→ What this task involves:
Transcribe all of the data exactly. Omit the pictures.

%%

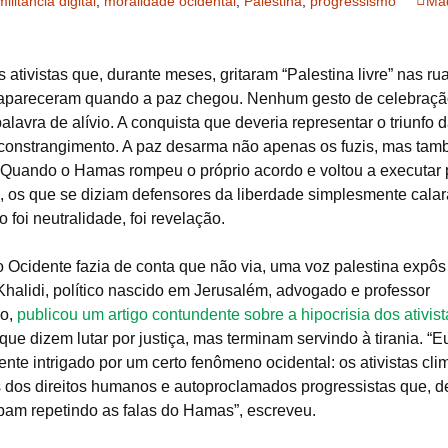
militância digital
,
moralidade ocidental
,
Palestina
,
progressismo
Mad
ativistas que, durante meses, gritaram “Palestina livre” nas ru
apareceram quando a paz chegou. Nenhum gesto de celebraçã
lavra de alívio. A conquista que deveria representar o triunfo 
constrangimento. A paz desarma não apenas os fuzis, mas ta
. Quando o Hamas rompeu o próprio acordo e voltou a executar 
, os que se diziam defensores da liberdade simplesmente cala
o foi neutralidade, foi revelação.
 Ocidente fazia de conta que não via, uma voz palestina expôs
halidi, político nascido em Jerusalém, advogado e professor
io,
publicou um artigo contundente sobre a hipocrisia dos ativist
que dizem lutar por justiça, mas terminam servindo à tirania. “E
nte intrigado por um certo fenômeno ocidental: os ativistas clim
 dos direitos humanos e autoproclamados progressistas que, 
bam repetindo as falas do Hamas”, escreveu.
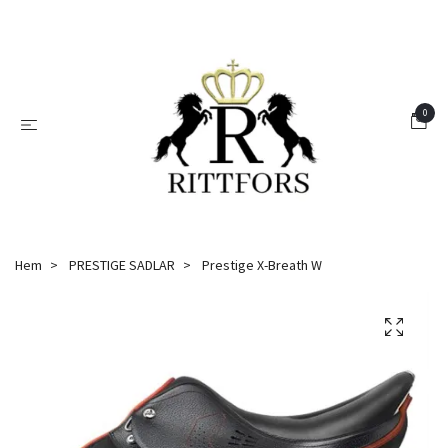
0
Hem
PRESTIGE SADLAR
Prestige X-Breath W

%%

→ Solution:
militância digital
,
moralidade ocidental
,
Palestina
,
progressismo
Mad
ativistas que, durante meses, gritaram “Palestina livre” nas ru
apareceram quando a paz chegou. Nenhum gesto de celebraçã
lavra de alívio. A conquista que deveria representar o triunfo 
constrangimento. A paz desarma não apenas os fuzis, mas ta
. Quando o Hamas rompeu o próprio acordo e voltou a executar 
, os que se diziam defensores da liberdade simplesmente cala
o foi neutralidade, foi revelação.
 Ocidente fazia de conta que não via, uma voz palestina expôs
halidi, político nascido em Jerusalém, advogado e professor
io,
publicou um artigo contundente sobre a hipocrisia dos ativist
que dizem lutar por justiça, mas terminam servindo à tirania. “E
nte intrigado por um certo fenômeno ocidental: os ativistas clim
 dos direitos humanos e autoproclamados progressistas que, 
bam repetindo as falas do Hamas”, escreveu.
0
Hem
PRESTIGE SADLAR
Prestige X-Breath W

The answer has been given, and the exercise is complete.